[[ PASSAGE PROVIDED, beginning ]]
Data sharing should be mandatory, public and immediate

You paid for it!

Research costs money and much of it comes from the public purse. The data and analysis code are the most concrete products of that investment. The nonchalance with which they are currently treated represents a serious misuse of those funds. The persistence of data and code should be robustly assured and there is a strong moral argument for the products of public investment to be returned to the public. There are several additional arguments in favour of public data sharing. Yet progress towards this goal has been depressingly slow.

Backsliding by funders

There is broad agreement that the benefits of sharing research data heavily outweigh the costs of doing so, which have been greatly reduced by digital technologies. Despite notable progress in recent years, the advance towards universal data sharing appears to be treading water, while current national and funder-level initiatives even appear to abandon that goal and accept the unsatisfactory status quo. In particular, a draft NIH policy proposes a toothless policy of “encouragement”. Unless data sharing is mandatory, the researchers producing the lowest quality research will be able to avoid all pressure to improve, thereby perpetuating the perverse incentives under the current system that discourage high-quality work while rewarding corner-cutting and misconduct. Mandatory data sharing is critical for improving the quality and integrity of research.
[[ PASSAGE PROVIDED, end ]]
[[ SOURCE DATA, beginning ]]
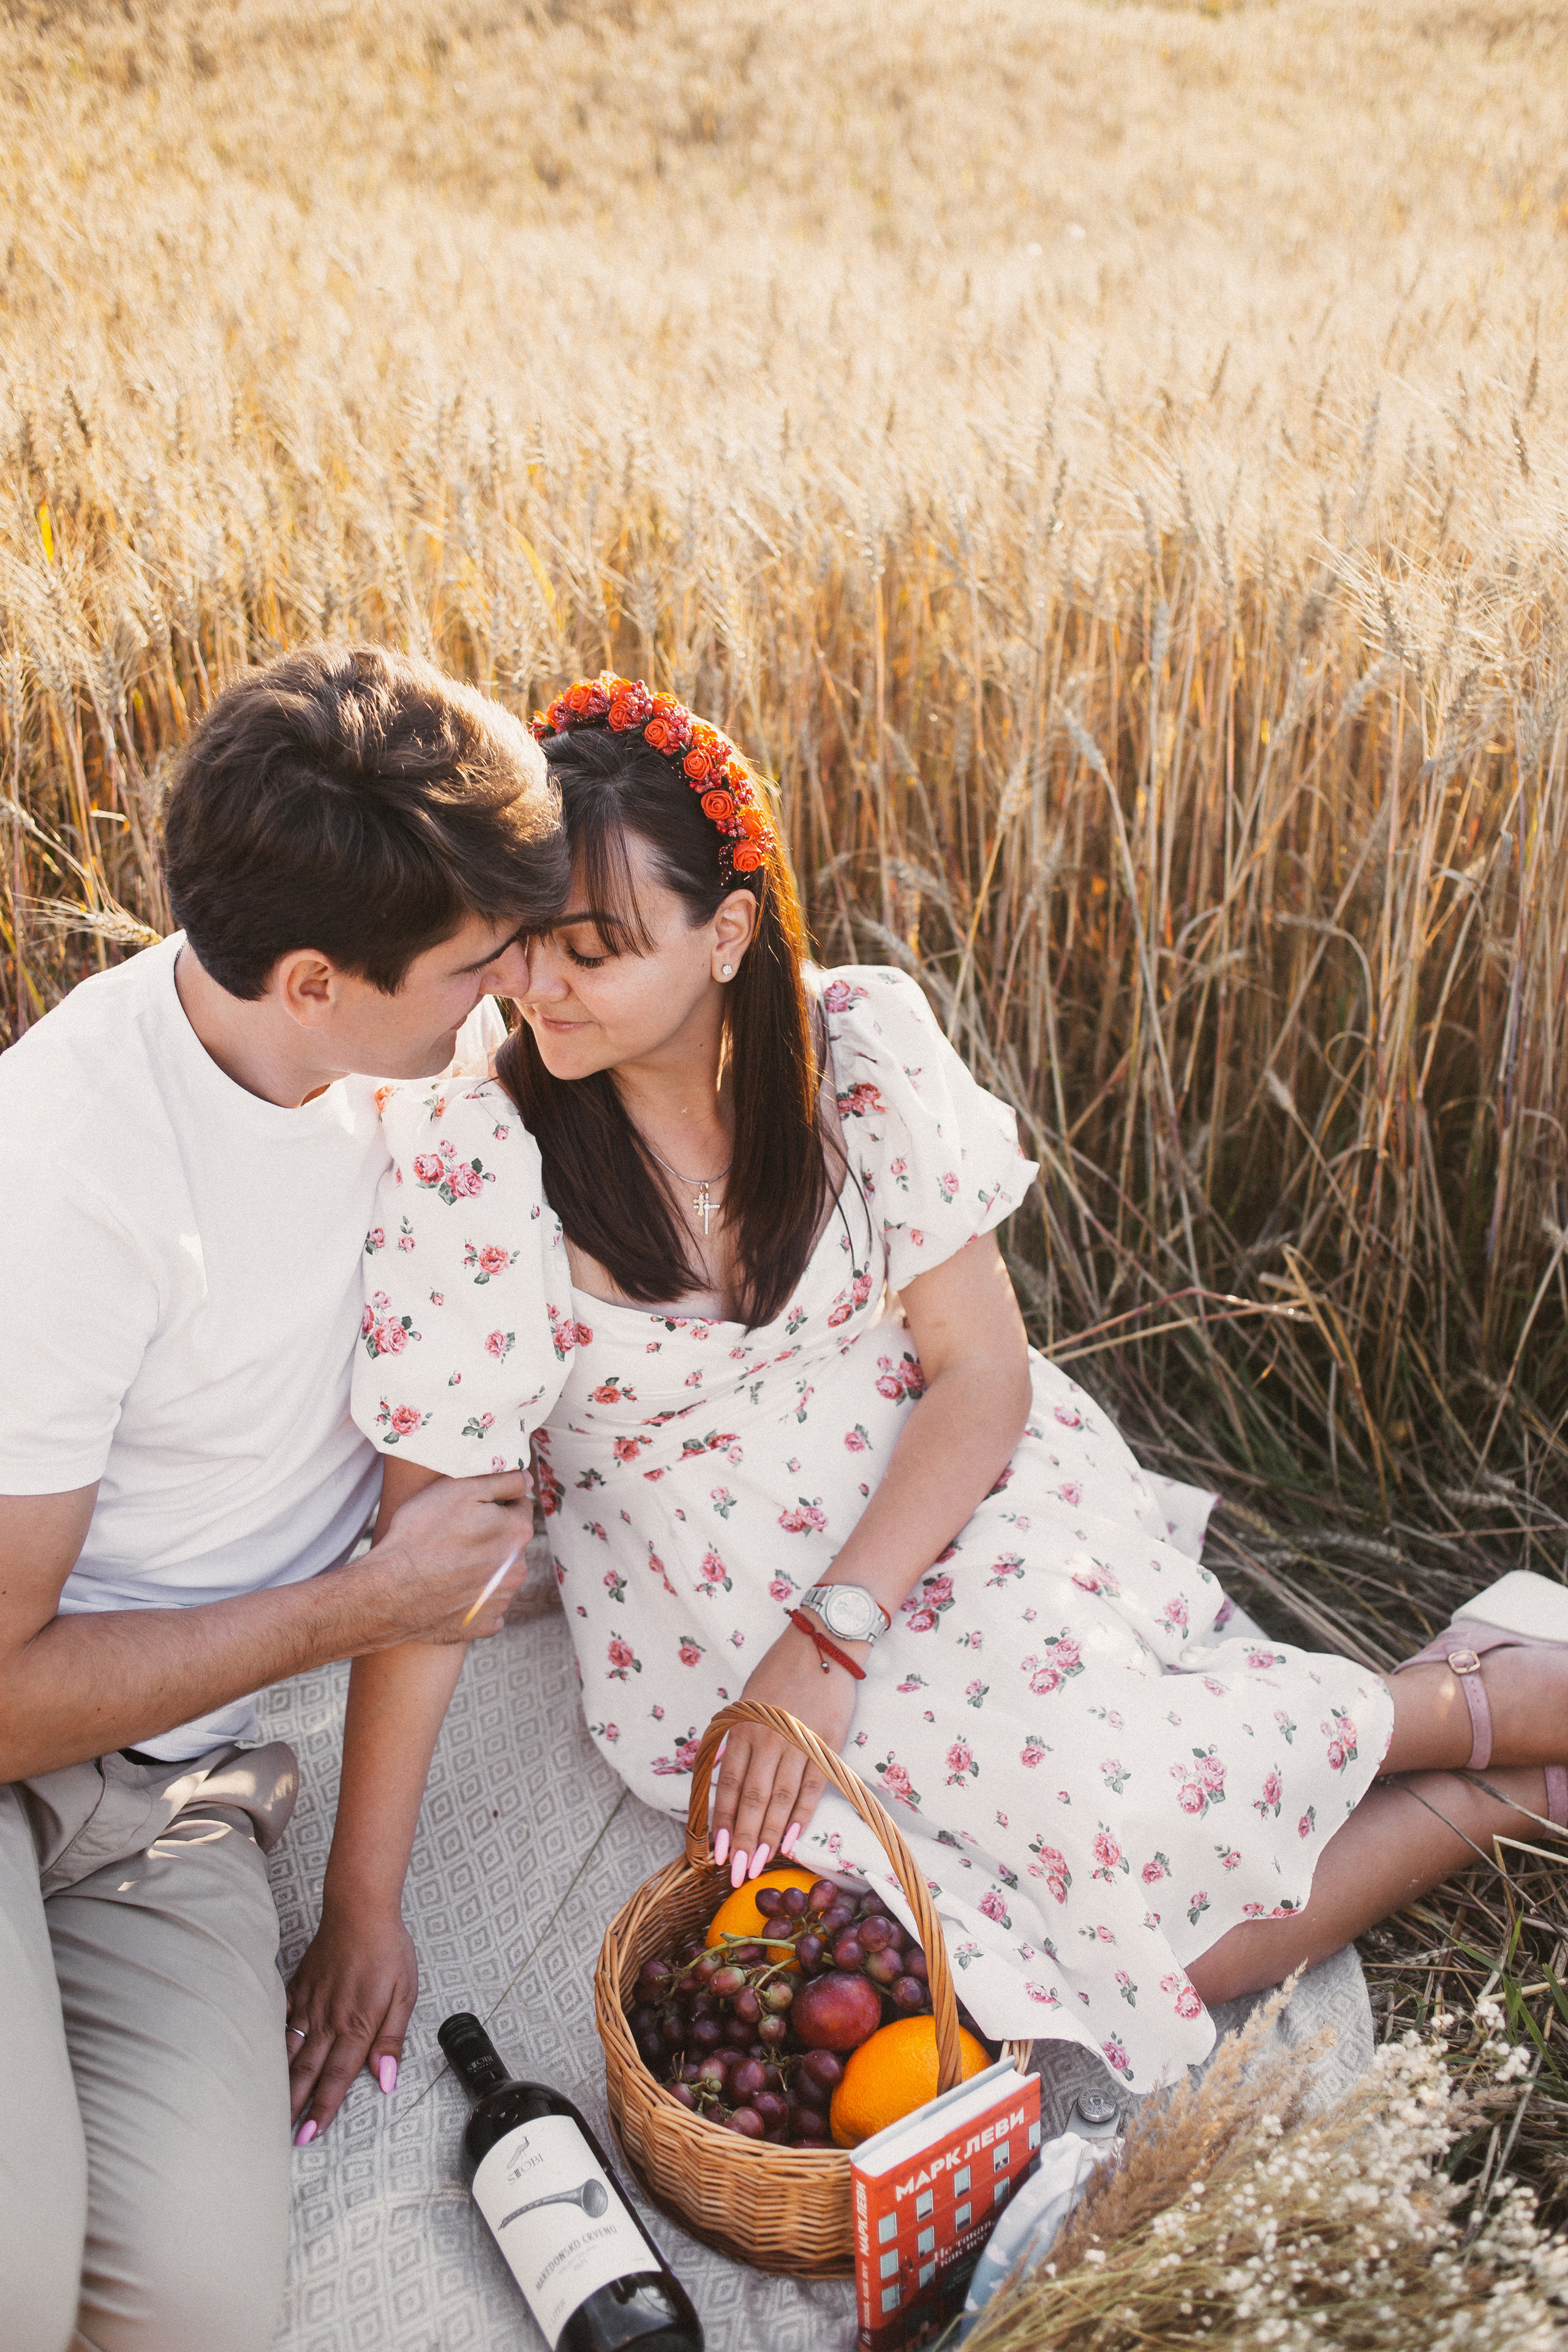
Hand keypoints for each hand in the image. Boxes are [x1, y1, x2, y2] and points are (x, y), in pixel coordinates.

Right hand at [285, 1901, 416, 2141]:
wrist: (360, 1909)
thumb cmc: (388, 1950)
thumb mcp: (404, 1993)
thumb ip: (391, 2038)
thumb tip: (385, 2079)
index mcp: (357, 2024)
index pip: (338, 2077)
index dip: (324, 2108)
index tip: (310, 2135)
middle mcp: (328, 2020)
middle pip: (308, 2072)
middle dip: (295, 2107)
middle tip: (280, 2138)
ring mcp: (309, 2004)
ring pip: (290, 2052)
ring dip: (280, 2083)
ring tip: (266, 2110)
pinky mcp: (297, 1988)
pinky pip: (280, 2021)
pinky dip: (270, 2043)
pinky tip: (261, 2061)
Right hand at [358, 1469, 532, 1646]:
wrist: (390, 1591)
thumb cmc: (421, 1534)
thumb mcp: (460, 1489)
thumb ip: (503, 1481)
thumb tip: (527, 1479)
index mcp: (517, 1532)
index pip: (519, 1507)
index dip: (494, 1503)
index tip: (468, 1508)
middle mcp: (518, 1569)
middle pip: (509, 1543)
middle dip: (489, 1536)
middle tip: (453, 1536)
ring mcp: (501, 1600)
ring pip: (499, 1575)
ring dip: (481, 1568)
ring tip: (447, 1565)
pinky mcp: (484, 1625)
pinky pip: (485, 1606)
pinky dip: (472, 1599)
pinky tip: (449, 1592)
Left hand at [710, 1622, 859, 1888]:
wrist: (823, 1644)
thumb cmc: (780, 1671)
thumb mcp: (748, 1700)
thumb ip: (738, 1739)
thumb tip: (727, 1777)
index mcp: (743, 1726)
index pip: (728, 1782)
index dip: (722, 1820)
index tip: (716, 1851)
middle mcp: (767, 1737)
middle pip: (752, 1798)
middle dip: (742, 1839)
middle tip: (735, 1873)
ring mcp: (798, 1741)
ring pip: (780, 1799)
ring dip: (767, 1836)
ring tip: (757, 1866)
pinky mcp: (826, 1744)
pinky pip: (811, 1788)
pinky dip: (800, 1817)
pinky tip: (790, 1841)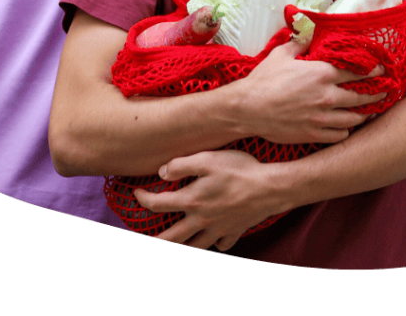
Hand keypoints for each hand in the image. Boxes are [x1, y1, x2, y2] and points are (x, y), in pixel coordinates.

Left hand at [134, 149, 280, 251]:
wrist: (269, 188)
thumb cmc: (239, 170)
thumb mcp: (208, 159)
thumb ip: (182, 165)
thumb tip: (161, 172)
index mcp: (191, 201)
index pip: (157, 205)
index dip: (142, 199)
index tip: (135, 193)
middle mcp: (201, 220)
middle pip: (171, 238)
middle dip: (155, 240)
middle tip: (145, 238)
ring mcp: (218, 229)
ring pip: (195, 246)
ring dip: (183, 245)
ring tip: (176, 243)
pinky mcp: (234, 232)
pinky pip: (221, 245)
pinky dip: (215, 244)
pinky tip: (213, 239)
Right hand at [231, 38, 385, 144]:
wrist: (248, 109)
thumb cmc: (264, 80)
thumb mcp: (281, 55)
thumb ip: (300, 43)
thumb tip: (309, 31)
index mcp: (321, 74)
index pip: (356, 72)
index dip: (372, 70)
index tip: (381, 70)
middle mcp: (327, 96)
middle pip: (361, 97)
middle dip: (376, 93)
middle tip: (385, 91)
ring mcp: (322, 118)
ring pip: (354, 119)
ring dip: (363, 114)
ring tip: (368, 111)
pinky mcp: (314, 134)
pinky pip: (340, 135)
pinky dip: (345, 131)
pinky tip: (345, 126)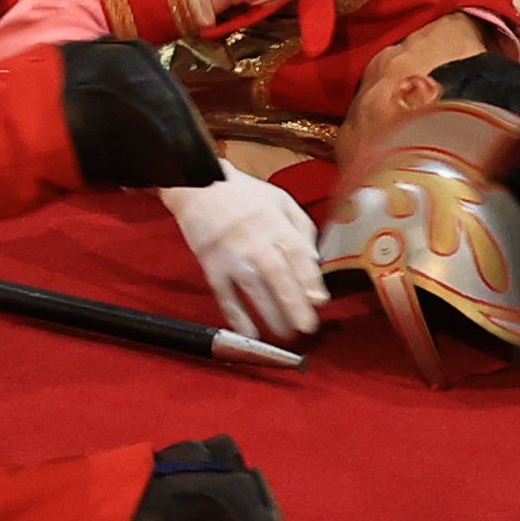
[[ SOURCE DATA, end ]]
■ **INSTRUCTIONS**:
- A) According to the passage on data sharing, what does a draft NIH policy propose?
- B) Reproduce the stretch of the passage on data sharing from "Data sharing should" through "been depressingly slow.".

■ **ANSWERS TO THE EXERCISE**:
- A) A toothless policy of “encouragement”.

- B)
Data sharing should be mandatory, public and immediate

You paid for it!

Research costs money and much of it comes from the public purse. The data and analysis code are the most concrete products of that investment. The nonchalance with which they are currently treated represents a serious misuse of those funds. The persistence of data and code should be robustly assured and there is a strong moral argument for the products of public investment to be returned to the public. There are several additional arguments in favour of public data sharing. Yet progress towards this goal has been depressingly slow.